Let’s also look at sales price. Tesla is clearly at the top of this sample of car makers. And if we give BMW the same 5% inflation adjustment to their sales, that puts their average car price at about 47k per car. Well below Tesla’s 54k.
Here, it looks like Tesla has some advantage in the market - able to command a higher price per vehicle than BMW.
So if I were to opine on the source of Tesla’s large advantage in operating margins, I’d attribute it mainly to their pricing power rather than lower costs. That also makes sense with what we see in the market place. To buy a Tesla, you place your order and wait for Tesla to build the car. To buy a BMW, you can walk onto a dealer’s lot and buy something right away. Tesla can sell all the cars they can build. BMW has an inventory of cars available for sale at their dealer network.
Which also points out another notable difference. BMW sells cars at wholesale to their dealer network. Those dealers add some markup to the price of the cars. Likely not a lot, as we’ve discussed many times that dealers make most of their money on service, not on new car sales.
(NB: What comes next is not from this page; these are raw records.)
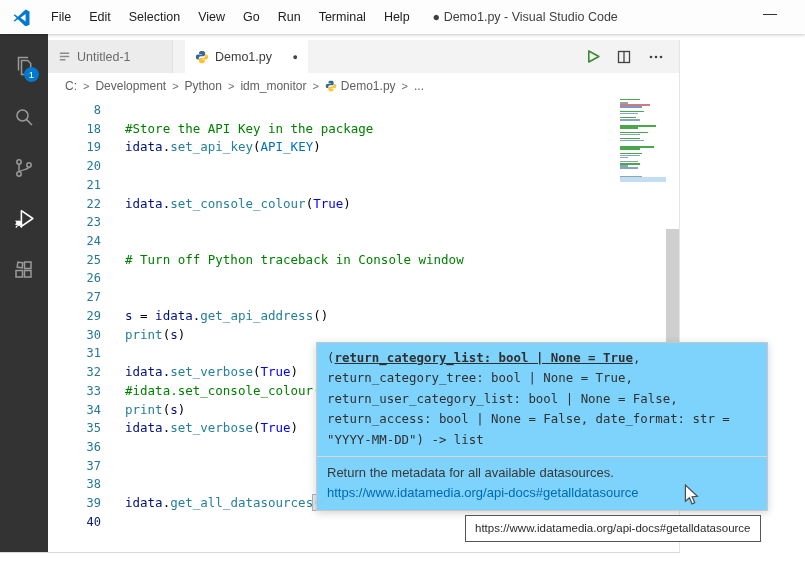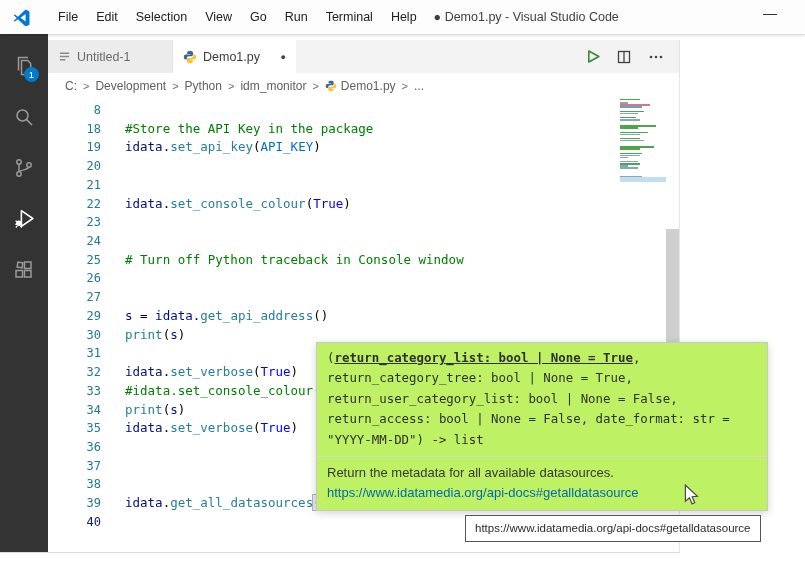--- a/index.html
+++ b/index.html
@@ -8,7 +8,7 @@
 
   
   .titlebar{position:absolute;left:0;top:0;width:805px;height:34px;background:#fdfdfd;
-            display:flex;align-items:center;z-index:6;box-shadow:0 1px 3px rgba(0,0,0,.22);gap:7px;}
+            display:flex;align-items:center;z-index:6;box-shadow:0 1px 3px rgba(0,0,0,.22);}
   .logo{margin-left:13px;display:flex;}
   .menus{display:flex;margin-left:12px;}
   .menu-item{padding:0 9px;font-size:12.5px;color:#202020;white-space:nowrap;}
But there is some markup to cover the cost to the dealer of selling cars - commissions, flooring, showrooms and storage lots, for a few examples. Tesla’s sales are at retail. So they are capturing that markup which would otherwise go to a dealer. But those selling costs should not be in the cost of the cars, they would be reported in S,G,&A costs. That would be an interesting further analysis for another time. Still, though, I think Tesla has some significant pricing power in the current market. Perhaps not quite as much as this simple analysis suggests, but probably still material.
At any rate, there’s some numbers-based analysis for you all to chew on.